Steam floats off the water in a genuine, claw-footed tub. Of course it's genuine, this is New Orleans, in a friend of a friend's dry home. A real bath after weeks of rushing through quick, tepid showers, coaxing drips of shampoo from the bottom of bottles and drying off with used, damp towels.
After scrounging in a kitchen I don't know, the red and blue box of matches comes to me like a prize. I pull crisp cellophane off the vanilla candle and light it. Then I pour white crystals from a carton of epsom salts into the steaming water.
Still haunting me
are the reassuring words I gave to my mother when we bought the house, "Our yard is backed by a 30-foot high, concrete wall. The canal will never breach."
The bath water smells of chlorine. I'm grateful it doesn't smell of the waxy mud I've spent the day scraping off the dishes and wine bottles pulled out of my levee-wrecked house.
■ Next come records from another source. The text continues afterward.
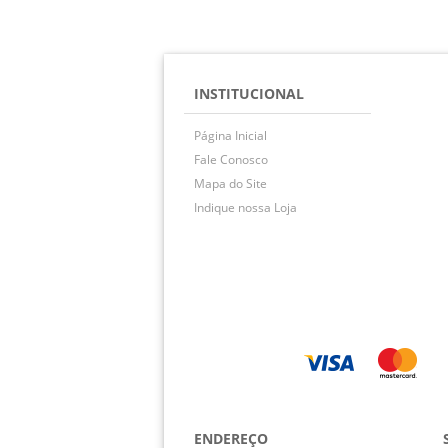
INSTITUCIONAL
Página Inicial
Fale Conosco
Mapa do Site
Indique nossa Loja
ENDEREÇO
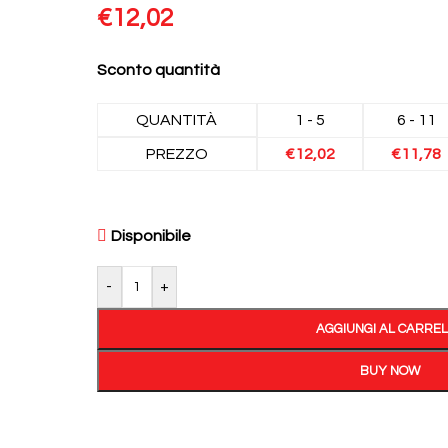
€
12,02
Sconto quantità
QUANTITÀ
1 - 5
6 - 11
PREZZO
€
12,02
€
11,78
Disponibile
-
+
AGGIUNGI AL CARRE
BUY NOW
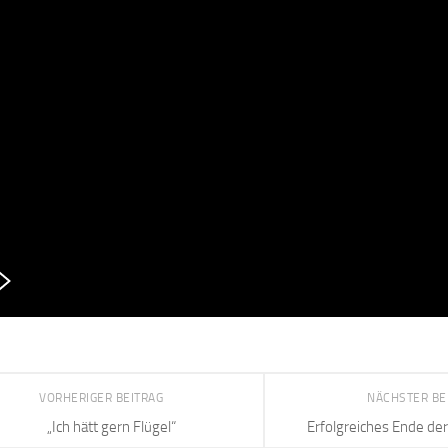
VORHERIGER BEITRAG
NÄCHSTER BE
„Ich hätt gern Flügel“
Erfolgreiches Ende de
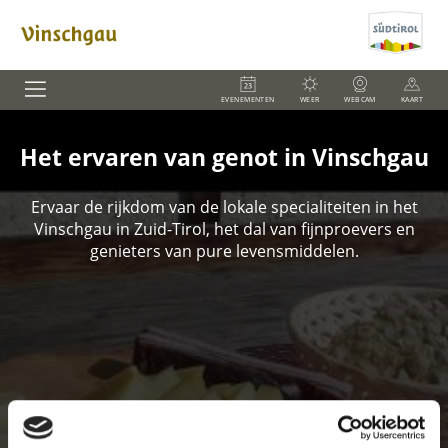
EVENEMENTEN
WEER
WEBCAM
KAART
Het ervaren van genot in Vinschgau
Ervaar de rijkdom van de lokale specialiteiten in het
Vinschgau in Zuid-Tirol, het dal van fijnproevers en
genieters van pure levensmiddelen.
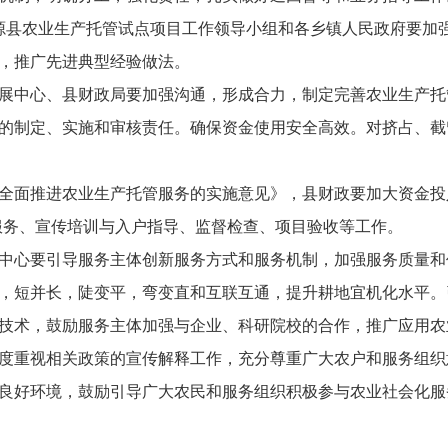
。沁源县农业生产托管试点项目工作领导小组和各乡镇人民政府要
，推广先进典型经验做法。
展中心、县财政局要加强沟通，形成合力，制定完善农业生产托
的制定、实施和审核责任。确保资金使用安全高效。对挤占、截
全面推进农业生产托管服务的实施意见》，县财政要加大资金投
服务、宣传培训与入户指导、监督检查、项目验收等工作。
中心要引导服务主体创新服务方式和服务机制，加强服务质量和
，短并长，陡变平，弯变直和互联互通，提升耕地宜机化水平。
技术，鼓励服务主体加强与企业、科研院校的合作，推广应用农
度重视相关政策的宣传解释工作，充分尊重广大农户和服务组织
良好环境，鼓励引导广大农民和服务组织积极参与农业社会化服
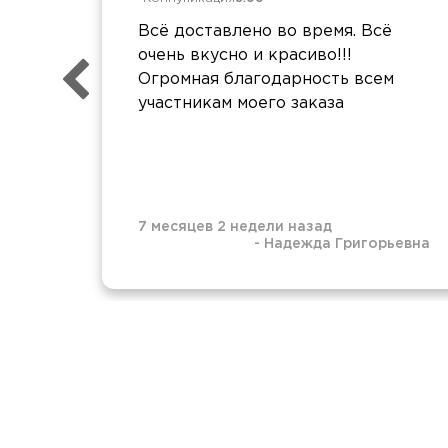
Всё доставлено во время. Всё
очень вкусно и красиво!!!
Огромная благодарность всем
участникам моего заказа
7 месяцев 2 недели назад
-
Надежда Григорьевна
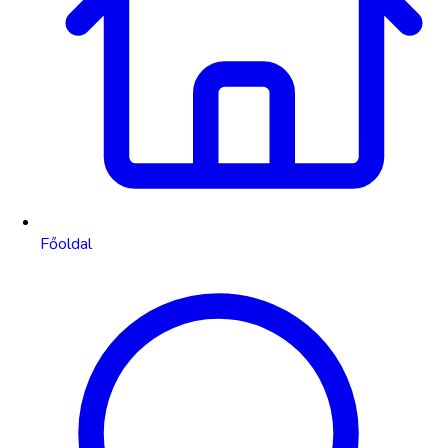
Főoldal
Under the swamp stink there is something that burns, like the smell of a petro refinery at full blast. The rot wraps around your throat and fills your pores. It grabs you at the entry to any neighborhood where dark brown lines stain the sides of houses, pink insulation and drywall spill onto the street like guts, and the trees stick out of the dirt like kindling.
I sink into the hot water, white flesh blushing in the heat. My defenses melt as the salt water takes me. I float, letting the sea pull the poison and grief from my skin. As flesh, muscle and bone dissolve, I forget my rage against the floods.